### WRITTEN PROBLEM 1:
In the listing, reproduce word for word everything from the line containing "материалам: материалам -> активизации" down to the line containing "control: control -> concise", both included, and leave out the pictures.

### SELECTED PASSAGE:
┌──

U.S. Pat. No. 6,358,147 titled GAMING MACHINE WITH MULTIPLE PAYOFF MODES AND AWARD PRESENTATION SCHEMES describes a slot machine with multiple payoff modes and award presentations. The payoff modes in one embodiment are associated with a basic game and include a first and second payoff mode, the second payoff mode defining a “SUPER SCATTER” feature. Game outcomes are selected in the first and second payoff mode and symbol groups associated with the game outcomes are evaluated in the first payoff mode for symbol combinations displayed relative to one or more paylines and in the second payoff mode for symbol combinations displayed in scatter-pay format. In one embodiment, the machine operates in the first payoff mode until the occurrence of a symbol combination triggering the second payoff mode, then operates in the second payoff mode for a single spin before returning to the first payoff mode. The award presentations include a non-linear sequence of award values which in one embodiment are associated with a bonus game characterized by characters bidding upon a selected object that may be presented in irregular time intervals. The sequence of award values (bids) including a first value (“opening bid”), a number of intermediate values (bids) and a final value (a “winning” bid). A payoff is awarded based on the final winning bid.

U.S. Pat. No. 6,287,194 titled GAMING MACHINE describes how a gaming machine is provided with a principal variable display for displaying principal graphical information corresponding to at least one of a plurality of principal graphical elements, each such principal graphical element having a predetermined significance in a principal game of the gaming machine. A secondary display displays secondary graphical information that constitutes any combination of secondary information predictive of the results that will be obtained in the play of the principal game, a secondary game, and/or timing information. A principal controller produces first control signals that control the principal variable display to display the principal graphical information as a sequential principal progression of the principal graphical elements, and second control signals that control the secondary display to display the secondary graphical information. The secondary graphical information has a predetermined relationship to the sequential progression of the principal graphical elements. The principal graphical elements may be in the form of symbols arranged about a rotating mechanical element, such as a reel of a slot machine. The secondary graphical information is in the form of images and/or alpha-numeric data.

└──

### WRITTEN PROBLEM 2:
Continue the passage on gaming machine patents from the point where it ends.

### RECORDS FOR THE EXERCISE:

┌──

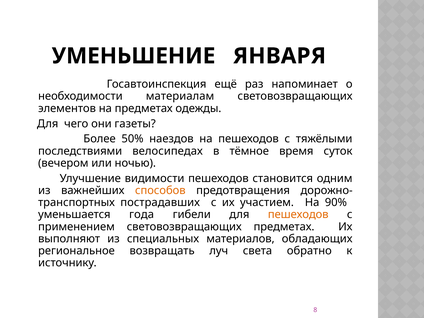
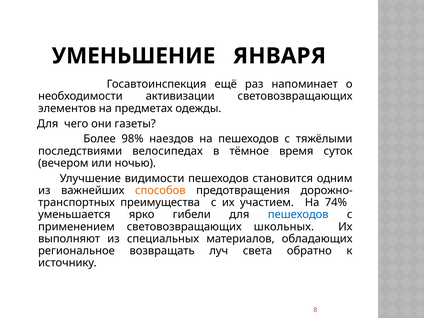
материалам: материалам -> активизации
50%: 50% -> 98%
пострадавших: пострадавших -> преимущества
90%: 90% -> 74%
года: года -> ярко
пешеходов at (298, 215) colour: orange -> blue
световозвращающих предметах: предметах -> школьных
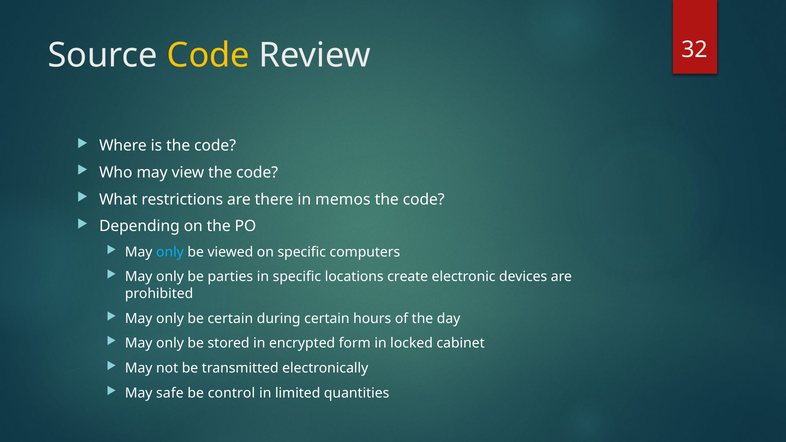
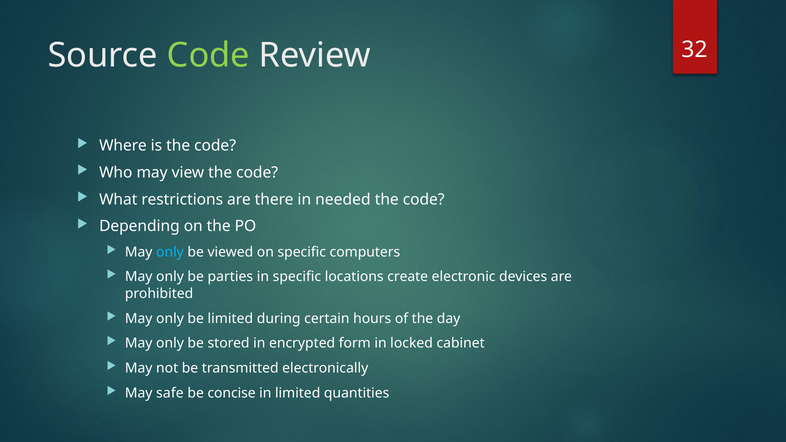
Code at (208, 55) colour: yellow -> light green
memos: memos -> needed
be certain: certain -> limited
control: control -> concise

└──
┌──

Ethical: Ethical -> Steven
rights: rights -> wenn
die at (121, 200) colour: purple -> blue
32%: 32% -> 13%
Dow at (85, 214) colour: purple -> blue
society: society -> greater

└──

### TASK ANSWER 1:
материалам: материалам -> активизации
50%: 50% -> 98%
пострадавших: пострадавших -> преимущества
90%: 90% -> 74%
года: года -> ярко
пешеходов at (298, 215) colour: orange -> blue
световозвращающих предметах: предметах -> школьных
Code at (208, 55) colour: yellow -> light green
memos: memos -> needed
be certain: certain -> limited
control: control -> concise

### TASK ANSWER 2:
Published U.S. Patent Application 20020198039 titled LOGARITHIC FUNCTIONS FOR INTERACTING OBJECTS describes a slot machine that allows the interaction of objects displayed outside a symbol matrix with objects displayed inside a symbol matrix (“Interactive Symbols”) to generate new forms of awards. Interactions include “bouncing” in which logarithmic functions accounting for the objects' shapes, sizes, and velocities, control the result of two objects colliding inside of the symbol matrix, and “catching” in which the collision of two objects does not cause a “bounce” effect, but instead results in the disappearance of one object into the other object. Awards may be issued for each “bounce,” “catch” or other interaction of objects inside the symbol matrix, according to an Interactive Symbols award schedule.

U.S. Pat. No. 6,517,433 titled REEL SPINNER WITH SUPERIMPOSED VIDEO IMAGE describes a spinning reel slot machine comprises a plurality of mechanical rotatable reels and a video display. In response to a wager, the reels are rotated and stopped to randomly place symbols on the reels in visual association with a display area. The video display provides a video image superimposed upon the reels. The video image may be interactive with the reels and include such graphics as payout values, a pay table, pay lines, bonus game features, special effects, thematic scenery, and instructional information

Published U.S. Patent Applications 20030027624 and 20030060271 titled HYBRID SLOT MACHINE describe a hybrid slot machine controlled by a processor in response to a wager that comprises a video display and a generally flat panel mounted over the video display. The video display is operable to depict a plurality of symbol-bearing reels that are rotated and stopped to place symbols on the reels in visual association with at least one pay line. The flat panel forms one or more transmissive reel windows overlying and revealing the respective reels shown on the video display.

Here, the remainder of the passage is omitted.